Yesterday, New York City Buildings Commissioner Robert LiMandri released the official findings of a yearlong investigation into the March 15, 2008 crane collapse on East 51st Street that killed 7 people. Conducted by Arup, the investigation combined structural laboratory testing and computer analyses with the review of photographs and eyewitness testimony to produce a 339-page report [PDF] that placed blame firmly on poor rigging practices.
In brief, the report states that the jumping crew disregarded a number of the crane manufacturer’s recommendations in their use of polyester web slings to hoist and hold an 11,000-pound steel collar in place. They used four slings as opposed to eight, connected them not at the recommended collar points but in the crook of the tower’s legs, and did not pad them against the sharp edges of the steel. In addition, one of the slings had suffered previous damage, greatly reducing its bearing capacity. The slings broke, the collar fell from the 18th floor—severing lower connections to the building—and the crane toppled. In January, a grand jury indicted William Rapetti, the master rigger in charge of the jumping operation, on charges of manslaughter.

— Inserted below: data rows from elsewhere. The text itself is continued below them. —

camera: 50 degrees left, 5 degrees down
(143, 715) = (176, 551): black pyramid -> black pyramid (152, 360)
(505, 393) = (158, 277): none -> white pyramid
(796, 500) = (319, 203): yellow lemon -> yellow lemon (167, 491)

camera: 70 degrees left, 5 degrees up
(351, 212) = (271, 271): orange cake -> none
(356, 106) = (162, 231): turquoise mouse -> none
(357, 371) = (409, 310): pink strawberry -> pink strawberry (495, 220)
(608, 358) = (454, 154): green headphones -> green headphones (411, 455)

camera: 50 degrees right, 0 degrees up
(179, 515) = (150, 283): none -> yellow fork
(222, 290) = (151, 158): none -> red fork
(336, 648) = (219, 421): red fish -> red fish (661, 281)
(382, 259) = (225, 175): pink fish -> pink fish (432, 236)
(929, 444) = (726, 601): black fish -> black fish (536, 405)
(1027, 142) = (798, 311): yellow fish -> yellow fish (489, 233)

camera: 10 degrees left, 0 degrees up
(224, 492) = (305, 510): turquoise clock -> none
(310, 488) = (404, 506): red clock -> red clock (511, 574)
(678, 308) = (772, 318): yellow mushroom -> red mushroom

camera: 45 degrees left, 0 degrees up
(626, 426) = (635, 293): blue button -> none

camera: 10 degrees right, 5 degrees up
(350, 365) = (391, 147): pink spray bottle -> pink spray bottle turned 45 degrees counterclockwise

Arup’s investigation also found that the DOB crane inspection and permitting protocols in place at the time would not have identified the rigging errors that caused the collapse, highlighting the need for more vigilant construction oversight. “This investigation shows the consequences of taking shortcuts on the job site,” said Commissioner LiMandri. “In the coming days, we will convene a series of meetings with the construction industry to review the report’s findings and identify ways to prevent tragedies like this from happening again.”
The DOB has already taken several steps to tighten safety regulations at construction sites. Since the collapse, the department has worked with Mayor Michael R. Bloomberg and Council Speaker Christine Quinn to enact 12 new laws to this effect. Among these are laws that mandate the presence of more safety managers on site, the drafting of specific safety procedures for jobs, an increased amount of training for rigging crews, and the restricted use of nylon or polyester slings unless specifically indicated by crane manufacturers. There is also a law that requires notification to New York State of disciplinary actions that DOB takes against licensed architects and engineers, so that the state can determine whether those disciplined need either remedial education or further disciplinary action.
Curiously, though, no law has been passed that addresses one other important factor that, while it did not cause the crane collapse, could very well have prevented it: the crane’s foundation. The base of the crane sat on dunnage beams, which in turn rested on concrete foundation walls. But the beams were only secured laterally by friction from the vertical load. According to the report, Dale Curtis, a member of the Crane Certification Association of America who was brought on as a reviewer, “observed that such a base frame is preferred to be positively restrained at the concrete below to prevent lateral movement during disassembly of the tower sections when only the lowest tie is attached to the completed building.”
During the collapse, only one tie remained attached to the building—the lowest, at the third floor. The base of the tower and the dunnage beams, however, suddenly exposed to the increased lateral loads, slid out from under the crane and allowed it to fall across 51st Street. As an industry insider who preferred to remain unnamed told AN in March 2008, “In this foundation there was no ability to withstand the lateral loads. When the ties failed it couldn’t handle it. There was no redundancy.”
DOB is aware of the issue, however. Among the 41 recommendations that resulted from the department’s recent $4 million dollar study of crane, hoist, excavation, and concrete operations was one that mentioned crane foundations. It recommended that the city require a New York State–licensed engineer to provide design drawings for a tower crane foundation and require notification to DOB prior to pouring the foundation. It also suggested requiring the engineer of record to conduct a special inspection of the tower crane foundation before and after the concrete is poured.